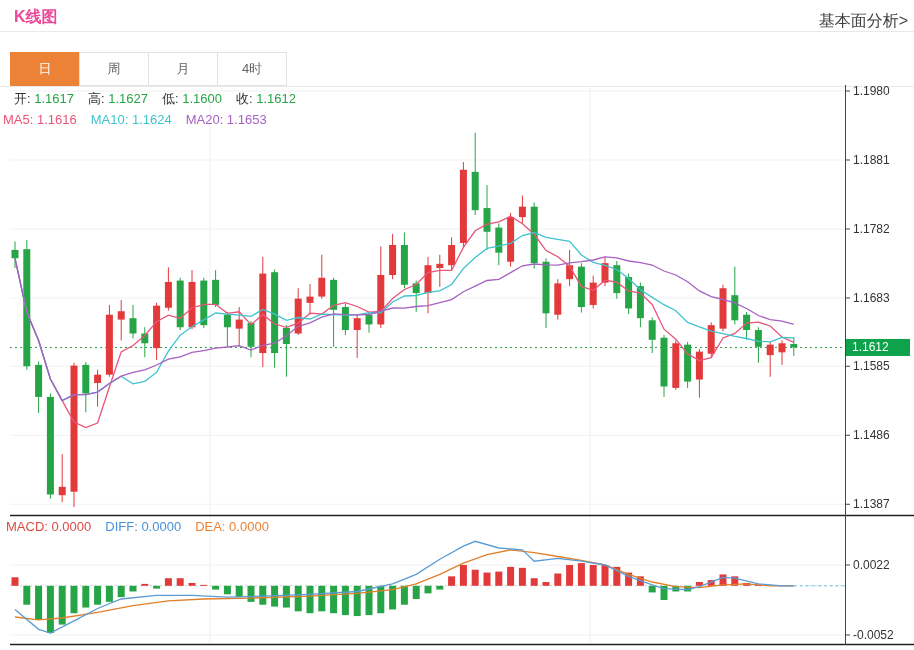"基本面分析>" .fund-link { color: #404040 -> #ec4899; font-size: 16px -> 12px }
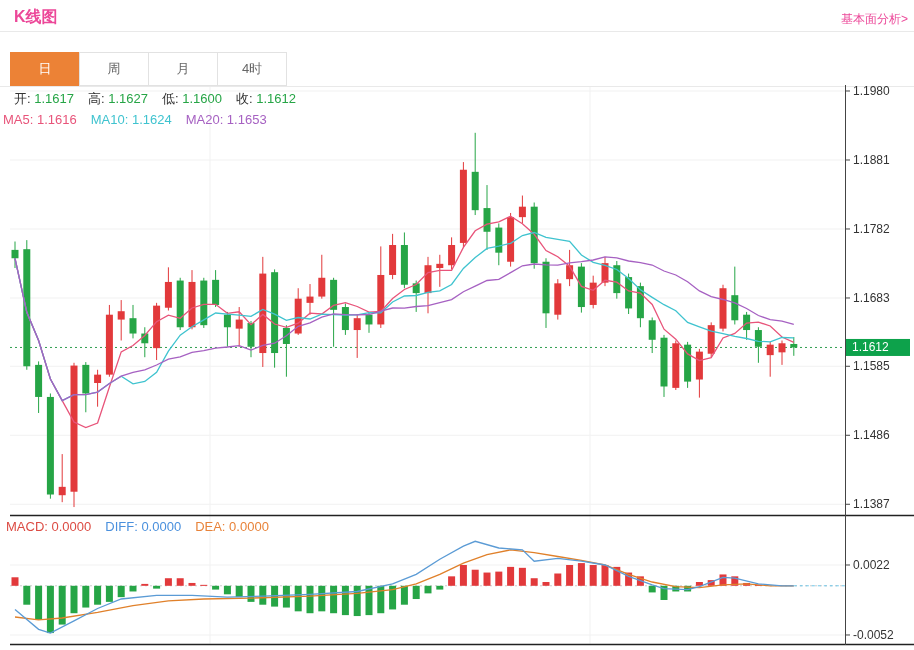"4时" div.tab { html: <div>4时</div> -> none }
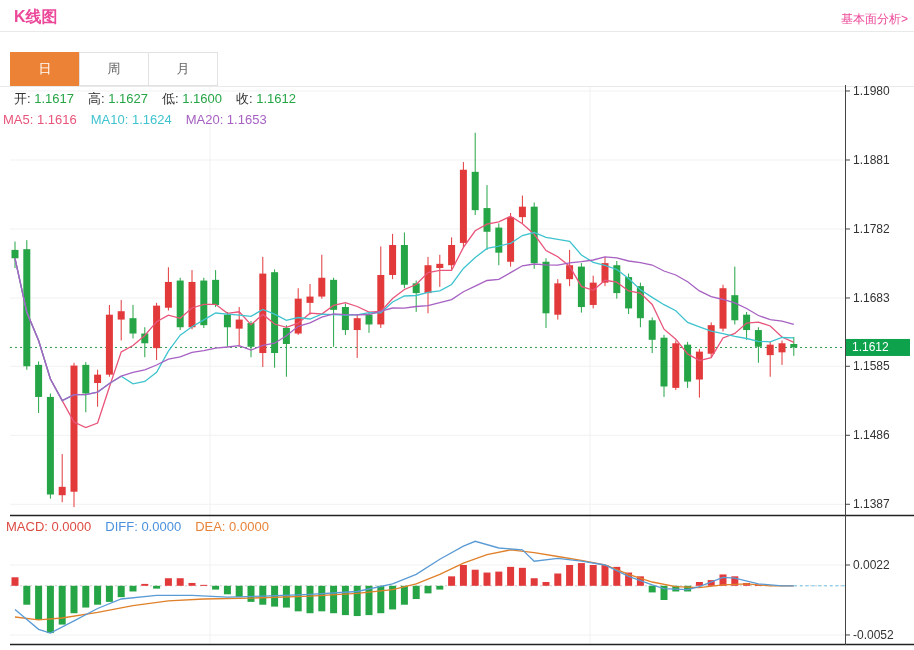"MA5: 1.1616 MA10: 1.1624 MA20:" #ma-row { left: 3px -> 16px }
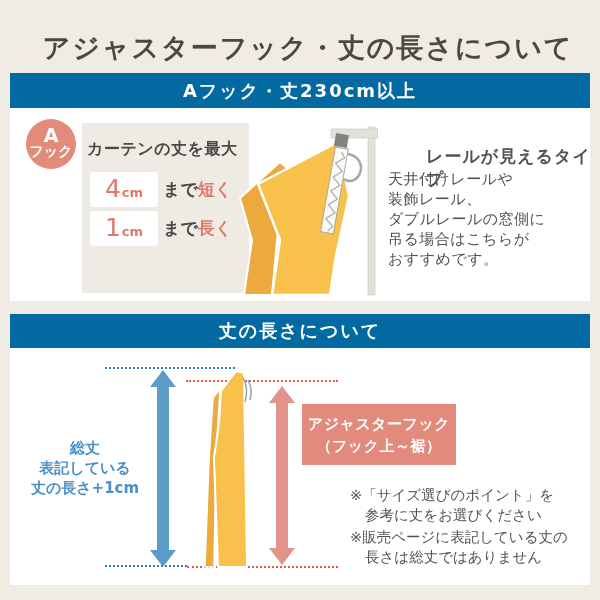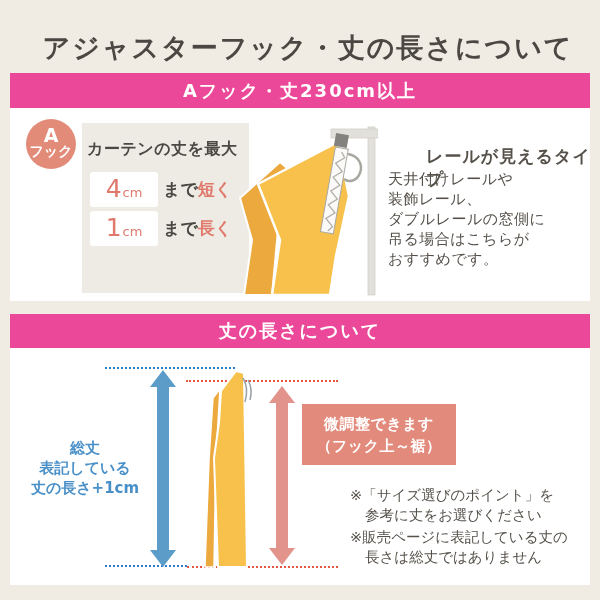"Aフック・丈230cm以上" .bar { background: #ec4899 -> #0369a1 }
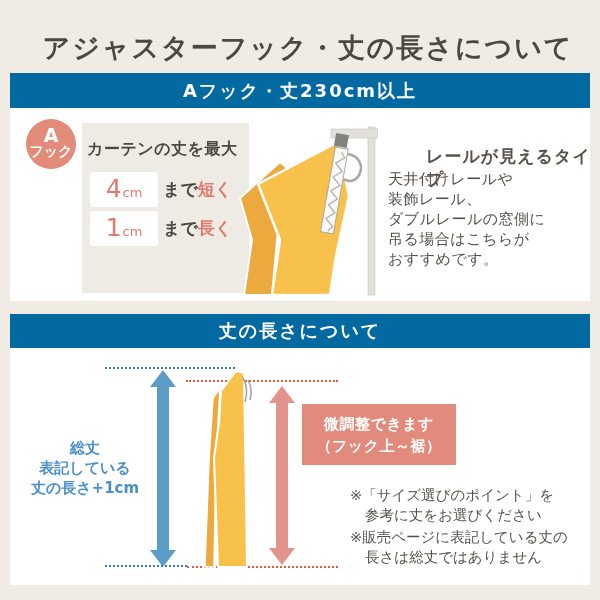"cm" .vbox .unit { font-weight: 400 -> 700 }
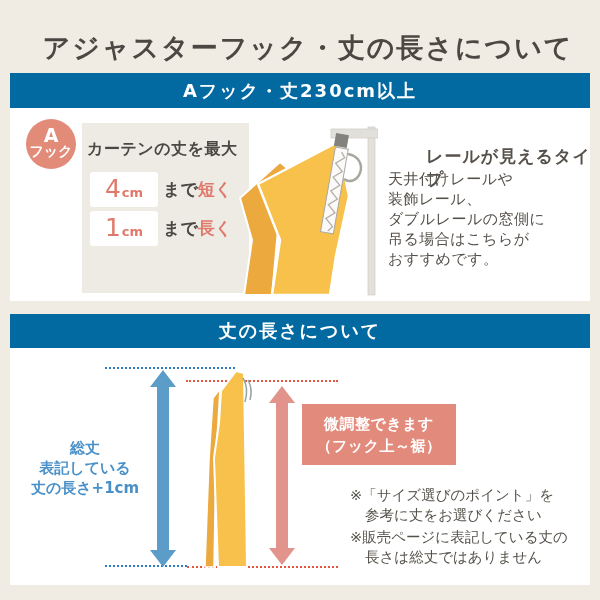"微調整できます" div { text: 微調整できます -> アジャスターフック }
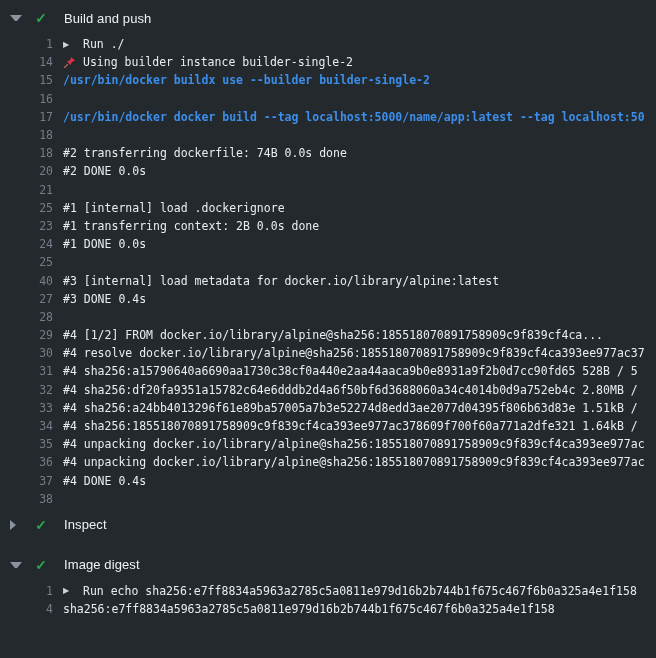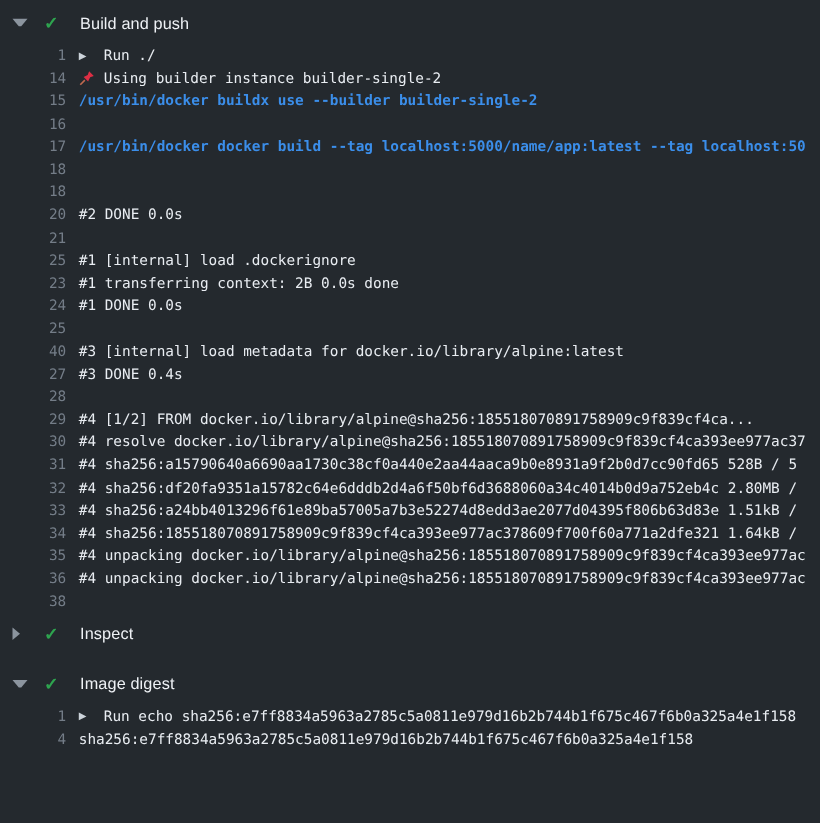"#2 transferring dockerfile: 74B 0.0s" span.line-text { html: none -> <span>#2 transferring dockerfile: 74B 0.0s done</span> }
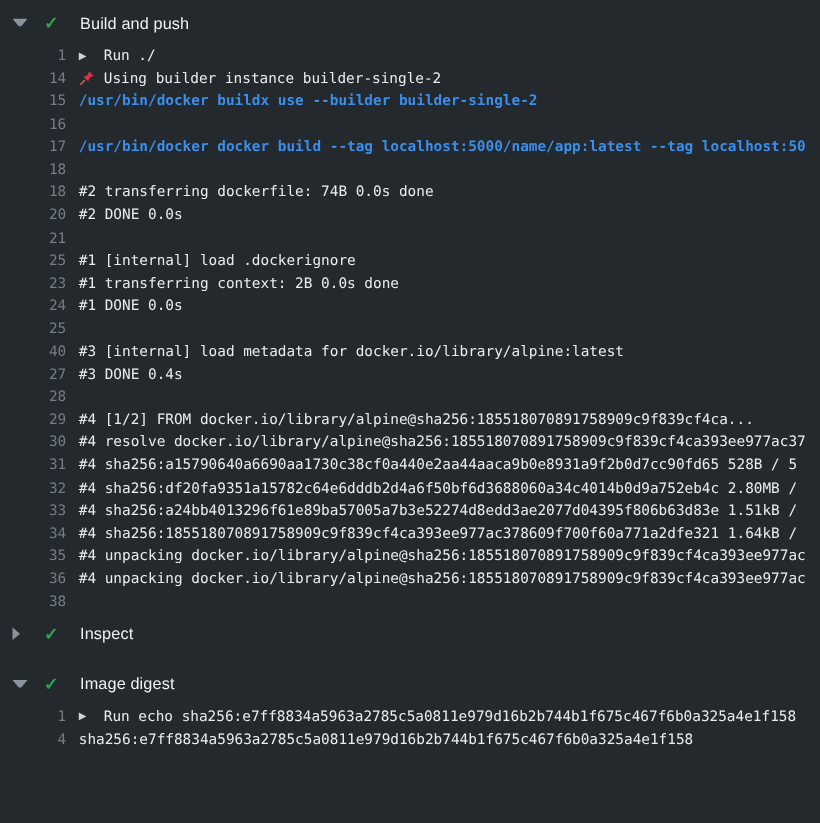"37" div.log-line { html: none -> <div> <span>37</span> <span>#4 DONE 0.4s</span> </div> }
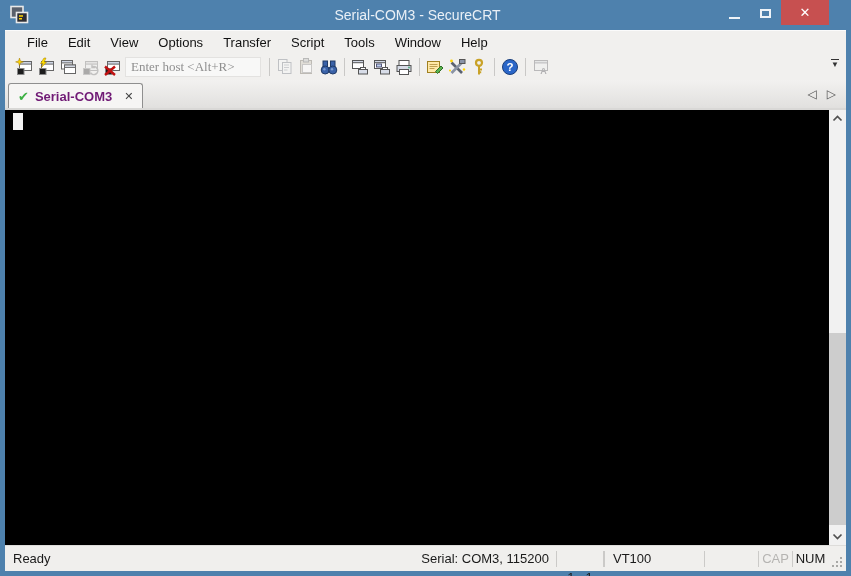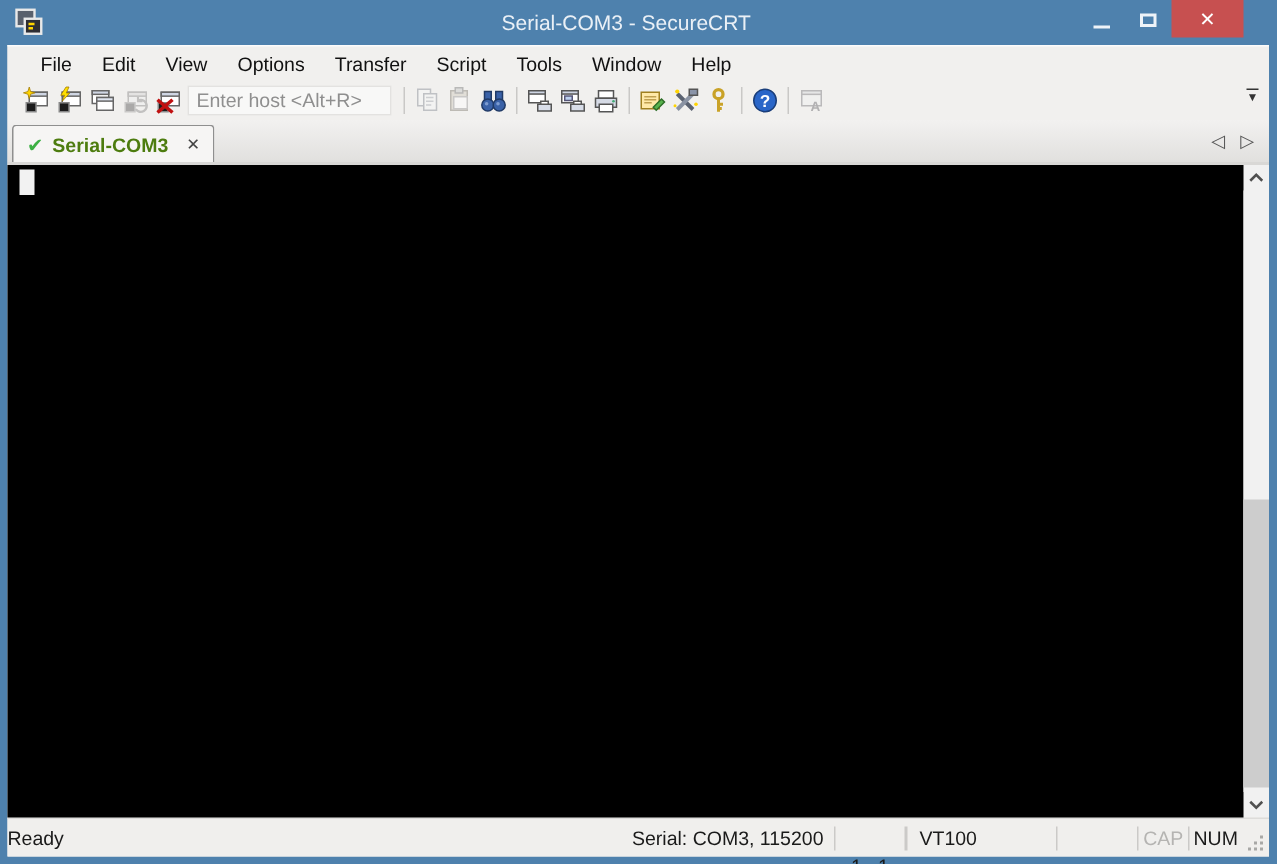"Enter host <Alt+R>" .host-input { font-family: Liberation Sans, sans-serif -> Liberation Serif, serif }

◆ Task brief ◆
Repeat the material above word for word, please, apart from its images.

◆ Solution for this problem ◆
"基本面分析>" .fund-link { color: #404040 -> #ec4899; font-size: 16px -> 12px }
"4时" div.tab { html: <div>4时</div> -> none }
"MA5: 1.1616 MA10: 1.1624 MA20:" #ma-row { left: 3px -> 16px }
"Aフック・丈230cm以上" .bar { background: #ec4899 -> #0369a1 }
"cm" .vbox .unit { font-weight: 400 -> 700 }
"微調整できます" div { text: 微調整できます -> アジャスターフック }
"#2 transferring dockerfile: 74B 0.0s" span.line-text { html: none -> <span>#2 transferring dockerfile: 74B 0.0s done</span> }
"37" div.log-line { html: none -> <div> <span>37</span> <span>#4 DONE 0.4s</span> </div> }
"Enter host <Alt+R>" .host-input { font-family: Liberation Sans, sans-serif -> Liberation Serif, serif }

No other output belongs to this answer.